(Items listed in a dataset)
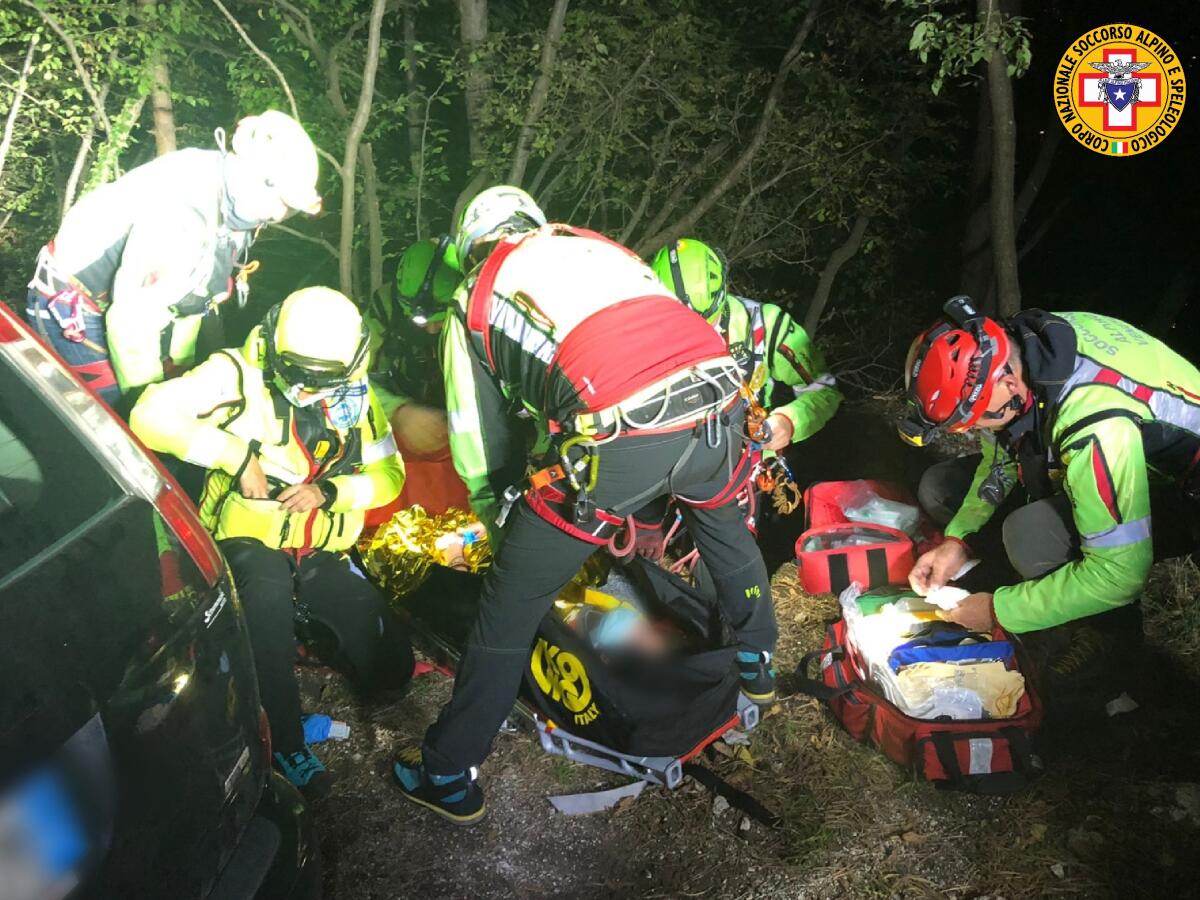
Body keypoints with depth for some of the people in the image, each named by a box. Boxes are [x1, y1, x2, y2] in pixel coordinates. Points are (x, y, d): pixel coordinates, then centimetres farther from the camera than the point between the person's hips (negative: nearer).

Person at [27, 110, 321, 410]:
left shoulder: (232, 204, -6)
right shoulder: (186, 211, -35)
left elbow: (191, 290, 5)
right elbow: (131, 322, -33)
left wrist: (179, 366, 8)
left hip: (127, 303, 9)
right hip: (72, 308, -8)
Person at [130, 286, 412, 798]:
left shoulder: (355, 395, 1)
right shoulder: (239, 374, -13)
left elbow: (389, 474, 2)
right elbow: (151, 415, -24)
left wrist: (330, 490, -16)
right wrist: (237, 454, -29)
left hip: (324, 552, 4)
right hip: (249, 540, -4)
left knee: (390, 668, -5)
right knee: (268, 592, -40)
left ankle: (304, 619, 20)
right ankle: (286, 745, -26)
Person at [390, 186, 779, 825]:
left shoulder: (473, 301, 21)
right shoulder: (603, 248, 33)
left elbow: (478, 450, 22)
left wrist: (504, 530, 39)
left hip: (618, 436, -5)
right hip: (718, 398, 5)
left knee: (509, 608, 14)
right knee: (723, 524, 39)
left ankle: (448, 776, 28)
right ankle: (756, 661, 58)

Exercise aim
Check each line above for the word "wrist", and copy the lines where it appears.

Output for this exercise
left wrist: (179, 366, 8)
left wrist: (330, 490, -16)
right wrist: (237, 454, -29)
left wrist: (504, 530, 39)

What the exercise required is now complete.